--- MATERIAL FOR THE TASK ---
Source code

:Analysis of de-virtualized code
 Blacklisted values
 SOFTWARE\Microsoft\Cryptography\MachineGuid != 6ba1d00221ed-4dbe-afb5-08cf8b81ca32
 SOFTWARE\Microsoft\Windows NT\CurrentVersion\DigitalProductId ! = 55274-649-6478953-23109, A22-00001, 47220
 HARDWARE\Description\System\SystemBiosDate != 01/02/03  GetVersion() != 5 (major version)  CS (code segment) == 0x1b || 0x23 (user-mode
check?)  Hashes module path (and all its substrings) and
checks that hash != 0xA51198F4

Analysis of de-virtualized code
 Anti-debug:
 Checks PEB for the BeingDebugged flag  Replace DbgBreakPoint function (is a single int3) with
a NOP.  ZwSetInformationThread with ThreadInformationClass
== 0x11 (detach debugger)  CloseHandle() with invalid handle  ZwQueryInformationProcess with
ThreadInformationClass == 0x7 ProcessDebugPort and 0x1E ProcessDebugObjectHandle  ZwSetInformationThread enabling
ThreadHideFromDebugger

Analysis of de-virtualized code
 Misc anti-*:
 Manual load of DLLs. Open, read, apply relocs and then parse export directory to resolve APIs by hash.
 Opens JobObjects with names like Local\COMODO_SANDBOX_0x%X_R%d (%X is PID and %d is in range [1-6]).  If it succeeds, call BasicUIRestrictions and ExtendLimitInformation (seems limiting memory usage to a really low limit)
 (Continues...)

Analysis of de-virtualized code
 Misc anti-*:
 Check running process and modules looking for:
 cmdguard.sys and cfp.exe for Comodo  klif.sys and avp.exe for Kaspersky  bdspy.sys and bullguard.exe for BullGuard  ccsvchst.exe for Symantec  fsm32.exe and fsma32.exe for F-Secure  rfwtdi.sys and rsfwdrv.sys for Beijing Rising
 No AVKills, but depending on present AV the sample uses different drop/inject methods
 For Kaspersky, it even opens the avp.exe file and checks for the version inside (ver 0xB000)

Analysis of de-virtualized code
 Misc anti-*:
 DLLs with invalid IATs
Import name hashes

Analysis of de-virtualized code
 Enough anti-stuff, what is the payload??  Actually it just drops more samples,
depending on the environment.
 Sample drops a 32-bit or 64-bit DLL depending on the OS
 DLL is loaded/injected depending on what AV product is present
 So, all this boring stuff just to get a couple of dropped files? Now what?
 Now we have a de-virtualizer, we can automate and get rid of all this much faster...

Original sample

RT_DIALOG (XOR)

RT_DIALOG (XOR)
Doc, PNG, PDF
---
DIRECTIONS FOR THIS TASK: Return every line above that contains the string "ZwSetInformationThread". Matching is case-sensitive.

TASK ANSWER:
a NOP.  ZwSetInformationThread with ThreadInformationClass
ThreadInformationClass == 0x7 ProcessDebugPort and 0x1E ProcessDebugObjectHandle  ZwSetInformationThread enabling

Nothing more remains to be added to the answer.